When the time comes for this stepping back process, I recommend that parents purchase a copy of Carol Castellano's really great book, Making it Work: Educating the Blind/Visually Impaired Student in the Regular School. The book has an excellent and very comprehensive chapter on the role of the aide in the classroom. I recommend that parents give the book to the teacher of blind students, the student's classroom teacher, the special education teacher who collaborates in preparing the IEP, and the principal or deputy principal. If you can't give the book to everyone, photocopy the chapter about classroom aides. The teachers mean well, and they don't want to distress the student by removing supports. However, such supports are debilitating to the development of the student's independence in the educational setting if they are left in place when the student is capable of learning to function without them. The teachers need to be convinced that the process can be empowering for the student.

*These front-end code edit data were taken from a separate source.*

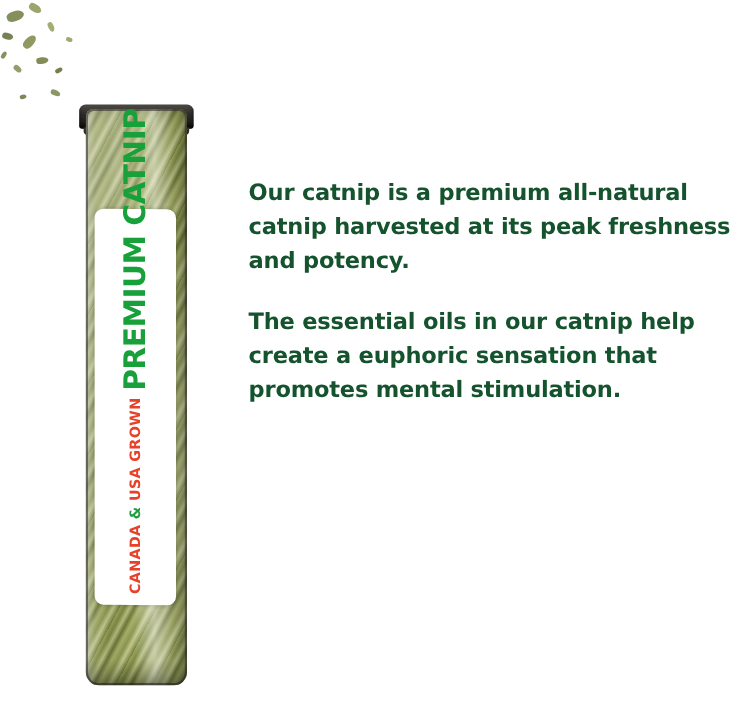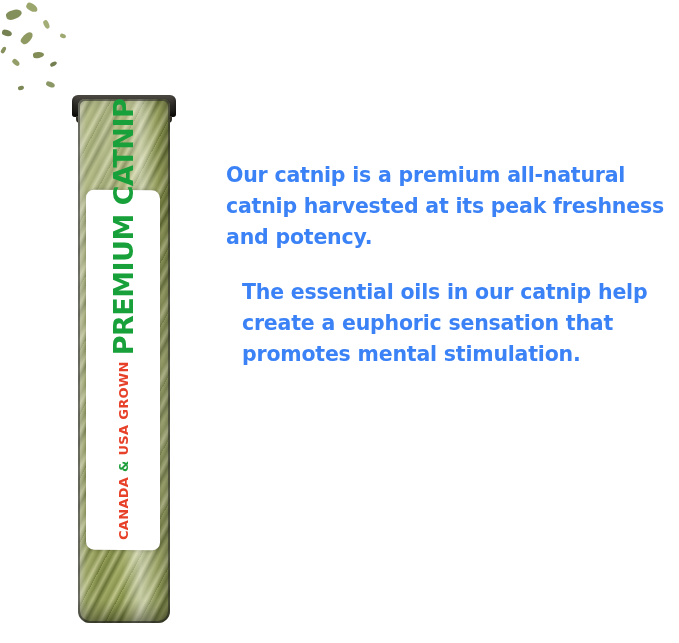--- a/index.html
+++ b/index.html
@@ -180,7 +180,7 @@
     width: 450px;
   }
   .para {
-    color: #3b82f6;
+    color: #14532d;
     font-family: "DejaVu Sans", sans-serif;
     font-weight: bold;
     font-size: 20.5px;

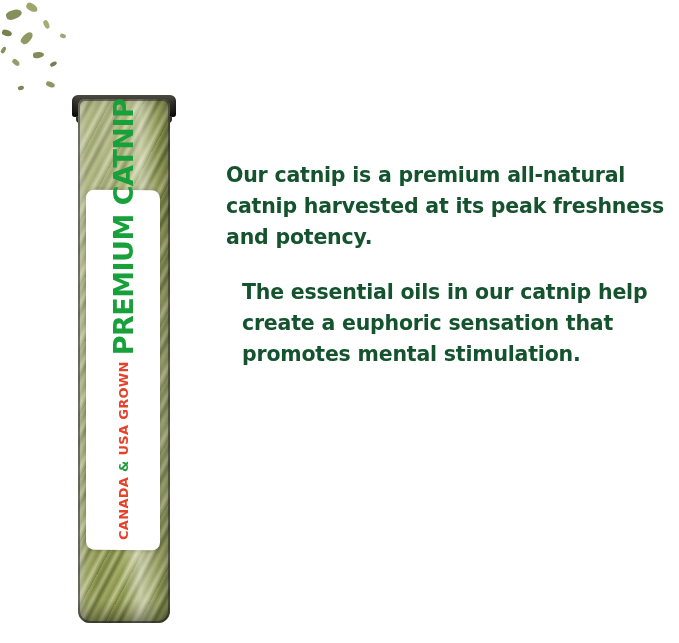--- a/index.html
+++ b/index.html
@@ -188,7 +188,7 @@
     letter-spacing: -0.2px;
     margin: 0 0 24px 0;
   }
-  .para:last-child { margin-bottom: 0; margin-left: 16px; }
+  .para:last-child { margin-bottom: 0; }
 </style>
 </head>
 <body>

Teachers are usually willing to include goals on increasing the student's independence when they find such goals written for them in the book. They are reassured that the student will not be adversely affected if they see that the procedure can be done in a sequential and organized manner. If you believe it's time for these goals to be part of your daughter's IEP, but they don't appear in the draft the school has given you, speak to the special education teacher or classroom teacher. If they say that they don't believe such goals are necessary yet, you must prepare to present your argument in the IEP meeting. Provide a handout for the whole group containing the list of goals you've put together, taken from the information in Carol's book. Briefly talk your way through the list, explaining why you believe these goals are necessary. At times like these the low expectations that some educators hold for blind students may surface, but you can deal with them. You must be brave in the face of opposition, knowing that you are the expert on your child. What you believe about the competence of your child is based on the reality of what you see in your Federation family, collectively the experts on blindness.
In all the IEP meetings that I have attended with parents who have followed this procedure, teachers have agreed with our presentation and have included our goals. They are always more willing when parents have prepared in advance and they can simply copy the goals from a handout they are given. Teachers are very busy and overworked. This really shows at the beginning and the end of the school year, when so many IEPs must be dealt with.
Your daughter is fortunate to have parents who understand the importance of being equal partners in her education. All the best with your upcoming IEP meeting.